Meditation is a mental exercise that helps your inner focus. By focusing on your breathing and your thoughts, you can use meditation to help improve nearly every aspect of your life, including sleep. Meditation helps you develop a sense of mindfulness — being present in the moment instead of worrying about the past or future. And once you learn mindfulness, it’s an easy leap to initiating the relaxation response.

Meditation and the relaxation response

Reminding yourself to relax may sound easy, but if you’re someone who has trouble living in the moment and who is constantly thinking about what’s happening tomorrow or a week from tomorrow, you may need help and guidance learning how to shut it all down at the end of the day.

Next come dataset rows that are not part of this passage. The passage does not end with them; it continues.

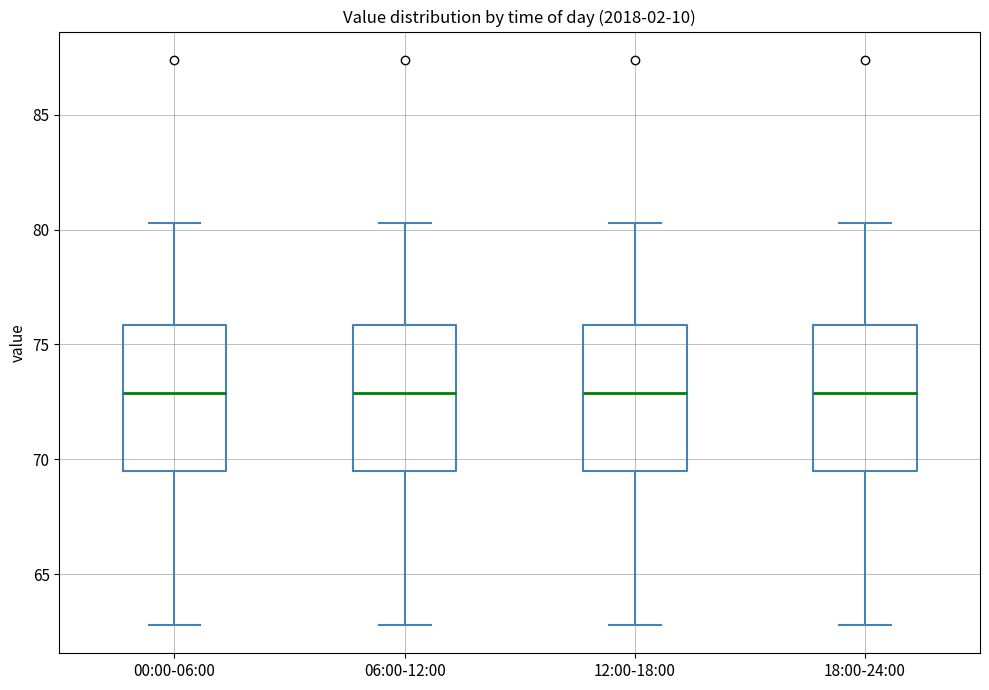

Reading left to right, read every box against the y-axis: the position of its median line, the range the box covers, and the ends of its whiskers. The values are not printed on the chart, so give them approximately, as read against the axis.

00:00-06:00: median 73.0, box 69.5 to 76.0, whiskers 63.0 to 80.5
06:00-12:00: median 73.0, box 69.5 to 76.0, whiskers 63.0 to 80.5
12:00-18:00: median 73.0, box 69.5 to 76.0, whiskers 63.0 to 80.5
18:00-24:00: median 73.0, box 69.5 to 76.0, whiskers 63.0 to 80.5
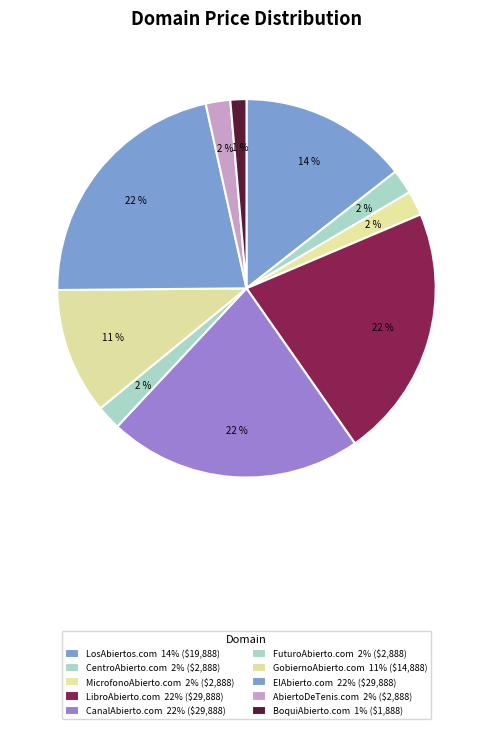

What is the change in value from MicrofonoAbierto.com to GobiernoAbierto.com?

+12000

This is where practicing the relaxation response can, quite literally, save your life. The relaxation response is simply a term that was coined to describe the feeling that comes from making a conscious effort to clear your mind and invoke relaxation. Once you master it, it’s possible to use this technique to help you excel in all areas of your life, including your daily fight against insomnia.

Practice mindfulness before sleep

Sleep relaxation may have eluded you up to this point, but if you combine a healthy, balanced lifestyle with daily meditation, you may find you have less trouble getting to sleep at night. Eating well is important, so is getting enough daily exercise. Possibly the best way you can help yourself sleep better, however, lies in finding ways to turn the negative thought process off in those moments after climbing into bed. Be mindful of where you are. Be mindful of how comfortable you’ve become, and use learned techniques to help you effectively “turn on” your relaxation response.

Improving the quality of your sleep

Learning to unwind and let go is a big part of getting to sleep on time every night, but your mattress and surroundings are important too.

    • Keep your bedroom streamlined and uncluttered.
    • Use a sound machine or a fragrance diffuser to help set a restful atmosphere.
    • Make sure your mattress and bedding are comfortable and well suited to your body and lifestyle.
    • Practice the techniques and methods of meditation to help you calm down and let go.

Even if sleep is something that fights you every single night, increasing your comfort and learning how to pay attention to just how comfortable you are will both go a long way toward helping you drift off early enough to get to work on time tomorrow.